Black Swans in our Supply Chain IV

 

Summary of the Book ‘The Black Swan” by Nassim Nicholas Taleb

  1. "Black swans" are highly consequential but unlikely events that are easily explainable – but only in retrospect. 
  2. Black swans have shaped the history of technology, science, business and culture.
  3. As the world gets more connected, black swans are becoming more consequential.
  4. The human mind is subject to numerous blind spots, illusions and biases.
  5. One of the most pernicious biases is misusing standard statistical tools, such as the “bell curve,” that ignore black swans.
  6. Other statistical tools, such as the "power-law distribution," are far better at modeling many important phenomena.
  7. Expert advice is often useless.
  8. Most forecasting is pseudoscience.
  9. You can retrain yourself to overcome your cognitive biases and to appreciate randomness. But it's not easy. 
  10. You can hedge against negative black swans while benefiting from positive ones.

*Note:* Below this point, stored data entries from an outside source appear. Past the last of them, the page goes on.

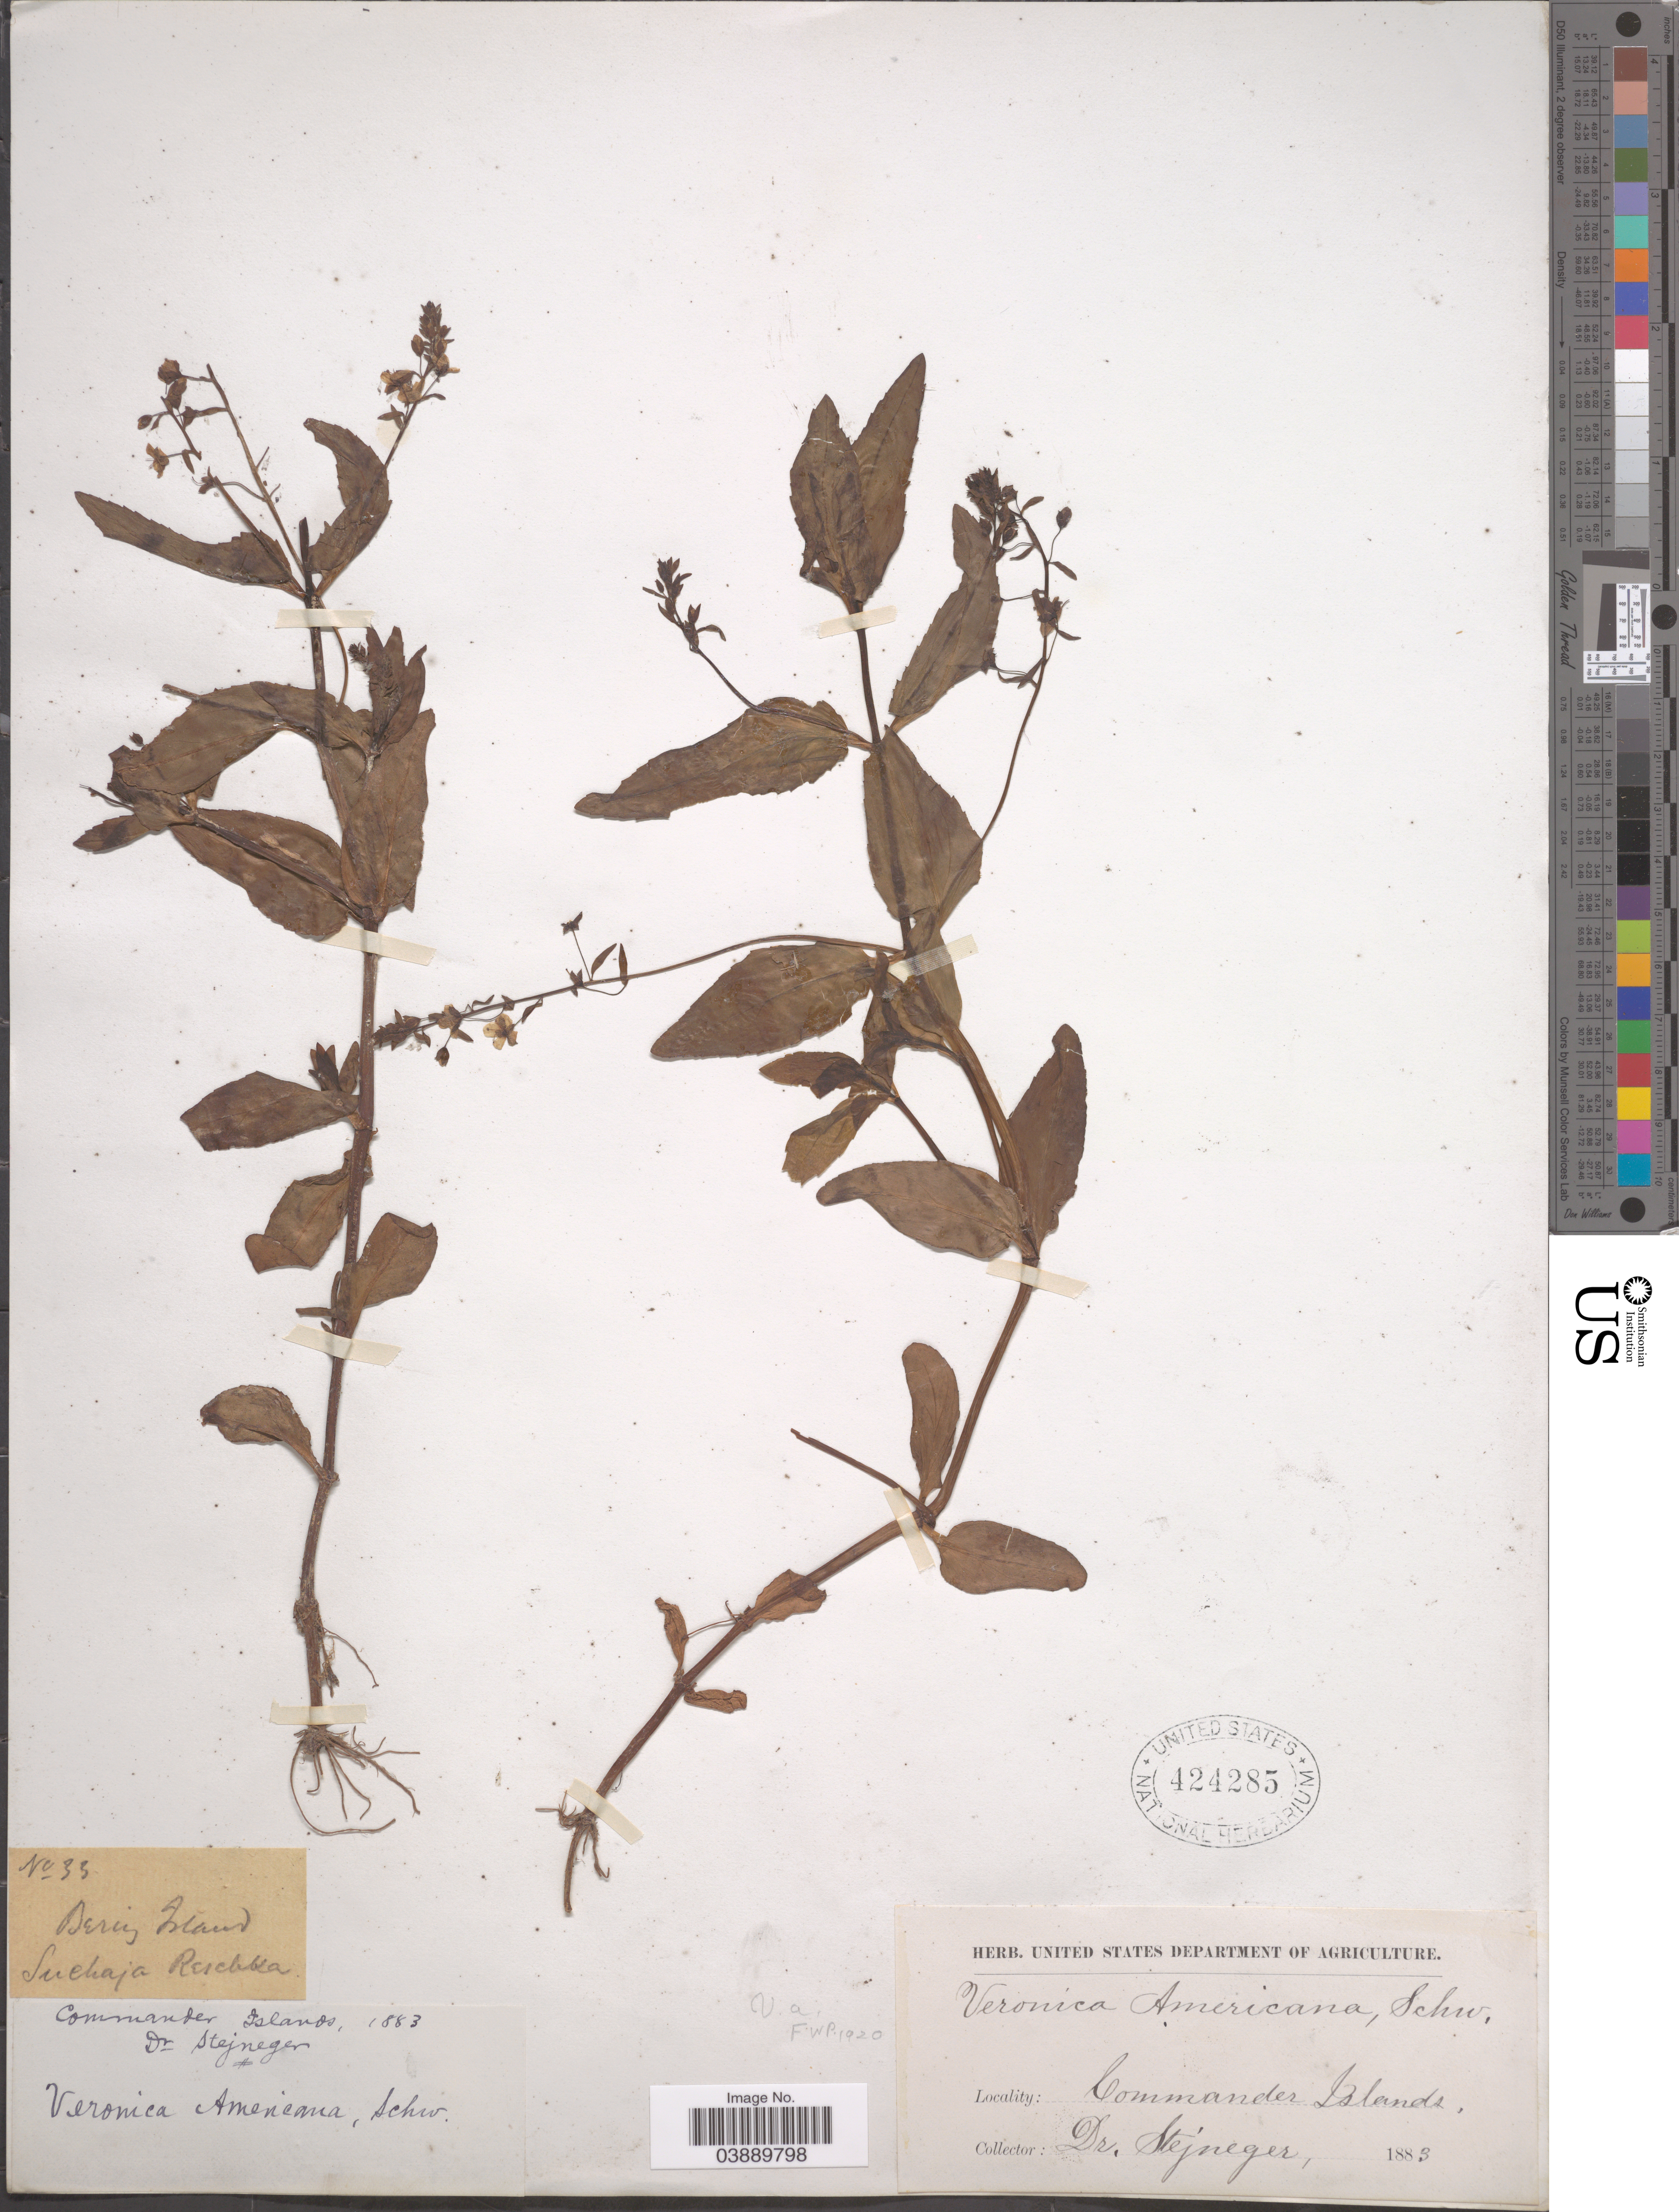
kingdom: Plantae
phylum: Tracheophyta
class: Magnoliopsida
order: Lamiales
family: Plantaginaceae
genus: Veronica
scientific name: Veronica americana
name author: Schwein. ex Benth.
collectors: Stejneger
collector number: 35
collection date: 1883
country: Russian Federation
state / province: Kamchatka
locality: Bering Island. Suchaja Reschka Commander Islands.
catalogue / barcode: US 424285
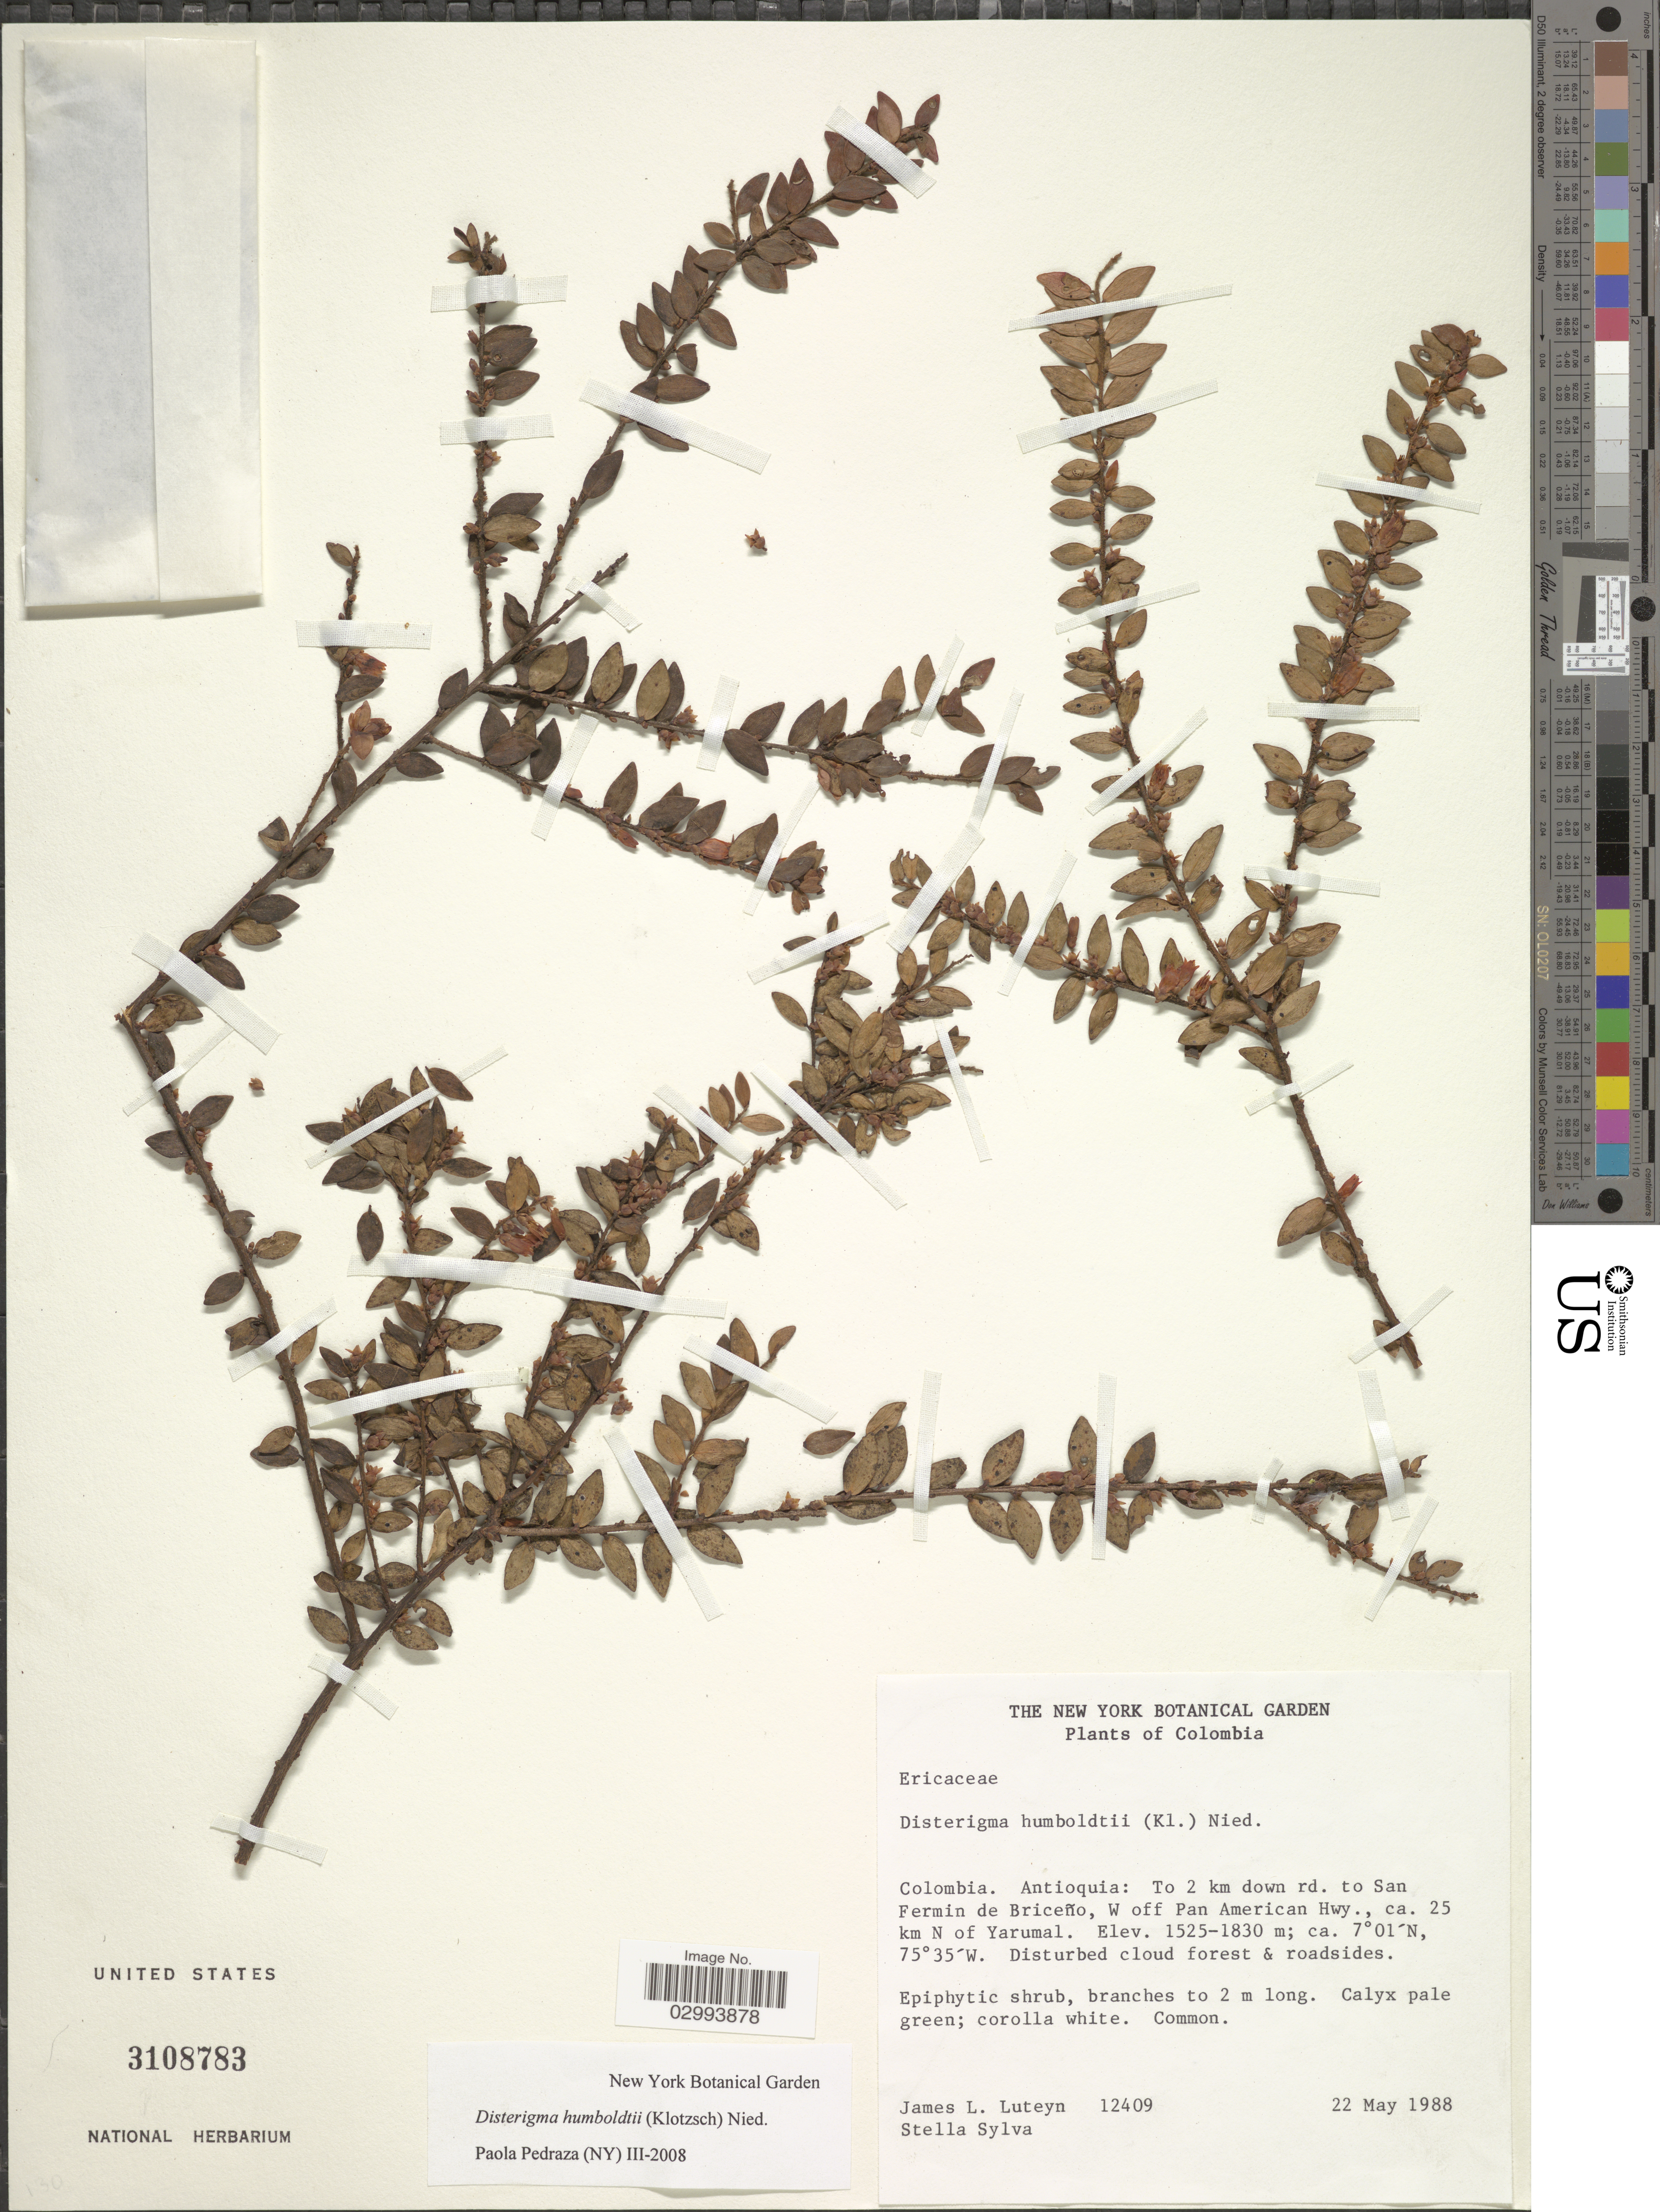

Frederick Winslow Taylor (The father of scientific management)

Taylor’s ideas appear to be rejected by business managers of today. Yet, even today, efficiency everywhere is the norm. A resource standing idle is still considered to be a major waste – by management and workers alike. Managers detest resources that are not producing – if they have nothing to do they will find them something to do! Workers are afraid to be idle because being not needed risks being fired – so workers make sure they always at least look as though they are busy.
Common practice is to not waste resources – everything should be working. On the other hand Pareto and Goldratt have shown that only 1 resource needs to be working flat out – the weakest link, the constraint, the bottleneck. If everyone must always be working just imagine how much inventory will pile up – the limiting factor will not be able to keep up. Fortunately space and the dictates of cash flow will prevent companies from going way too far. Nevertheless are they not going far beyond the necessary? Shouldn’t most resources be idle, at least part of the time? Shouldn’t most resources have spare capacity so that they can guarantee the limiting factor is in fact able to produce at 100%?
It seems Taylor's ideas are important – but only at the limiting factor – the constraint or the .1%. Traditional Taylorism cannot help us find a Black Swan – it will most likely prevent us from consciously seeking the Black Swan.